La plupart des propriétaires de bulldogs anglais doivent s'attendre à ce que leur chien meure d'un cancer ou d'un arrêt cardiaque. Un petit groupe d'éleveurs tente actuellement de ressusciter le bulldog des origines, rebaptisé pour l'occasion "Olde English Bulldogge", même si certains chercheurs préviennent que réintroduire brutalement de la diversité au sein du génome des bulldogs actuels pourrait être dangereux.

"À mon sens, cette démarche, qui consiste à tenter de créer une espèce de chien ayant tous les attributs et les caractéristiques physiques du bulldog sans les problèmes de santé, est louable. Ils ont senti que les choses n'allaient pas dans le bon sens, et ont eu la présence d'esprit de se détacher du circuit habituel et de faire les choses différemment", ajoute Pedersen.

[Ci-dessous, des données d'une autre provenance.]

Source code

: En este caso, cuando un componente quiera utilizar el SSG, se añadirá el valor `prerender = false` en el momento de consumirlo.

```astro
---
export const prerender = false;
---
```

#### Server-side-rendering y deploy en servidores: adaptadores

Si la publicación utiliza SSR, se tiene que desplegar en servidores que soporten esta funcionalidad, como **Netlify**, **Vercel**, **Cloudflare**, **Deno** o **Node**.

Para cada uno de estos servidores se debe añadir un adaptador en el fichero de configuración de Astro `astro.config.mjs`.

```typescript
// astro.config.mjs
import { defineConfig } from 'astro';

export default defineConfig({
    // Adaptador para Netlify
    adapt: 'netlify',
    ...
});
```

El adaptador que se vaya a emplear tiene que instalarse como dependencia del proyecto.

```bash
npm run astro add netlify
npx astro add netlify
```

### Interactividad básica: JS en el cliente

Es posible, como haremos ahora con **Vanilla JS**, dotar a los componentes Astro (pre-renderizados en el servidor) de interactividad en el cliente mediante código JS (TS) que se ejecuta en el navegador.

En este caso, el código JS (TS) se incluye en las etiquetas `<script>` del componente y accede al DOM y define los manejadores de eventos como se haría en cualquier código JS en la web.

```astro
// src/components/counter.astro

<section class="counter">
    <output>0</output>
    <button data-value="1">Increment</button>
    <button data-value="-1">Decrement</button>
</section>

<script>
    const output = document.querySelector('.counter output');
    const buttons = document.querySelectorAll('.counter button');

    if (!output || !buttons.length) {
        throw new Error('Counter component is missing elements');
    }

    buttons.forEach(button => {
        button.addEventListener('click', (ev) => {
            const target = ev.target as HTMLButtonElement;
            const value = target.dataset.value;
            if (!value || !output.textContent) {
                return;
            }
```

Quand je lui demande si une sorte d'hybride (de bâtard, en somme) pourrait constituer un bon compromis pour les gens qui souhaitent avoir un bulldog mais sont rebutés par leurs problèmes de santé, sa réponse se veut optimiste.

"Si le bâtard ainsi obtenu était un chien non-brachycéphale, non-chondrodystrophique avec une queue normale et une peau peu plissée, alors il serait clairement en meilleure santé que son parent bulldog."